Bo Li received the B.Sc. and M.Sc. from Yunnan University, Ph.D. degrees from Huazhong University of Science and Technology. He is an associate professor at School of Information Science and Engineering, Yunnan University, China. He has published more than forty papers in journals and conferences. His research interests include cloud computing, mobile computing and grid computing.

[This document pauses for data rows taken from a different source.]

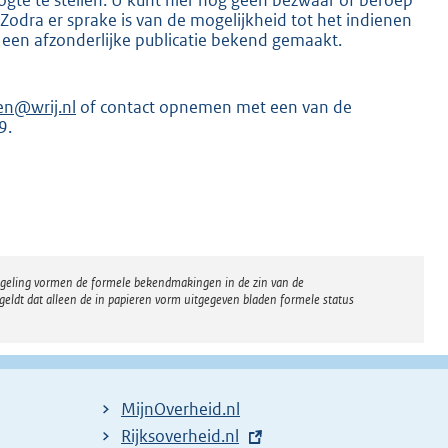
dra er sprake is van de mogelijkheid tot het indienen
 een afzonderlijke publicatie bekend gemaakt.
en@wrij.nl
of contact opnemen met een van de
9.
K
regeling vormen de formele bekendmakingen in de zin van de
eldt dat alleen de in papieren vorm uitgegeven bladen formele status
MijnOverheid.nl
E
Rijksoverheid.nl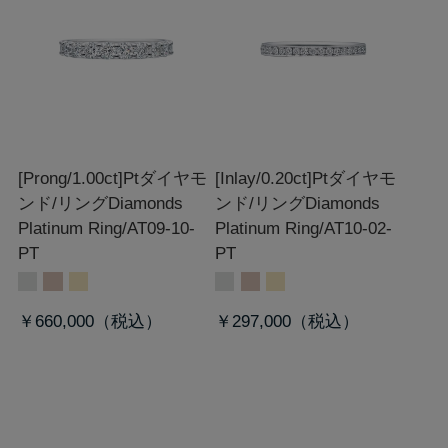
[Prong/1.00ct]Ptダイヤモ
[Inlay/0.20ct]Ptダイヤモ
ンド/リング
Diamonds
ンド/リング
Diamonds
Platinum Ring/AT09-10-
Platinum Ring/AT10-02-
PT
PT
￥660,000
￥297,000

Binbin Zhang was born in 1982. She received the Ph.D. degree in computer science from Peking University in 2011. She is currently a lecturer at Yunnan University. Her main research interests include virtualization and cloud computing.
Ching-Hsien (Robert) Hsu Ching-Hsien Hsu is a professor and the chairman in the CSIE department at Chung Hua University, Taiwan; He was distinguished chair professor at Tianjin University of Technology, China, during 2012–2016. His research includes high performance computing, cloud computing, parallel and distributed systems, big data analytics, ubiquitous/pervasive computing and intelligence. He has published 100 papers in top journals such as IEEE TPDS, IEEE TSC, IEEE TCC, IEEE TETC, IEEE System, IEEE Network, ACM TOMM and book chapters in these areas. Dr. Hsu is serving as editorial board for a number of prestigious journals, including IEEE TSC, IEEE TCC. He has been acting as an author/co-author or an editor/co-editor of 10 books from Elsevier, Springer, IGI Global, World Scientific and McGraw-Hill. Dr. Hsu was awarded nine times distinguished award for excellence in research from Chung Hua University. He is vice chair of IEEE TCCLD, executive committee of IEEE TCSC, Taiwan Association of Cloud Computing and an IEEE senior member.